**TEXT FOR ANALYSIS**
His first game of the tour, played on 11 June, was against the South Western Districts side, which the British won 14–4. Despite not being a recognised kicker, Pillman was given that duty, and he scored his first points of the tour converting one of the team's four tries. Pillman was then selected for four matches against varying Western Province combination teams over eleven days. Pillman scored a try against Western Provonce County, a conversion and a penalty against Western Province Town and then a try and conversion against the full Western Province team. Leading up to the first Test against the South Africa national side, the British Isles played 16 games against regional and invitational teams, Pillman played in twelve of them, picking up 59 points. His twelfth game, played against Griqualand West on 23 July, would be Pillman's last until 20 August, missing seven games through injury. During that period he missed the first Test match against South Africa, which the tourist lost.

**YOUR OBJECTIVE**
Rewrite the paragraph of the Pillman tour text that begins "His first game of the tour" as a short list, keeping its main facts. The data that follows has no connection to the text.

**EXTRACTED RECORDS**
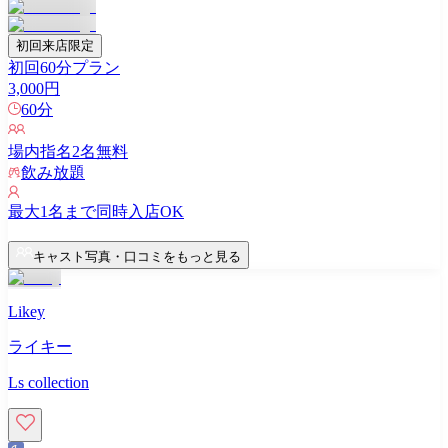
初回来店限定
初回60分プラン
3,000
円
60
分
場内指名
2
名無料
飲み放題
最大
1
名まで同時入店OK
キャスト写真・口コミをもっと見る
Likey
ライキー
Ls collection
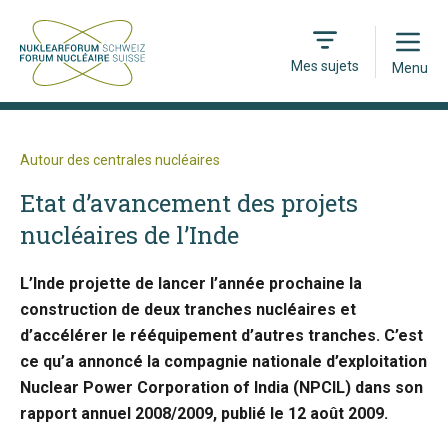
Open
Mes sujets
Menu
Autour des centrales nucléaires
Etat d’avancement des projets
nucléaires de l’Inde
L’Inde projette de lancer l’année prochaine la
construction de deux tranches nucléaires et
d’accélérer le rééquipement d’autres tranches. C’est
ce qu’a annoncé la compagnie nationale d’exploitation
Nuclear Power Corporation of India (NPCIL) dans son
rapport annuel 2008/2009, publié le 12 août 2009.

**RESULT BELOW**
- First tour game, 11 June, against South Western Districts: the British won 14–4, and Pillman, though not a recognised kicker, converted one of the team's four tries.
- Selected for four matches against Western Province combination teams over eleven days, scoring tries, conversions and a penalty.
- Before the first Test, played in twelve of the 16 games against regional and invitational teams, scoring 59 points.
- His twelfth game, against Griqualand West on 23 July, was his last until 20 August. Injury kept him out of seven games, including the first Test against South Africa, which was lost.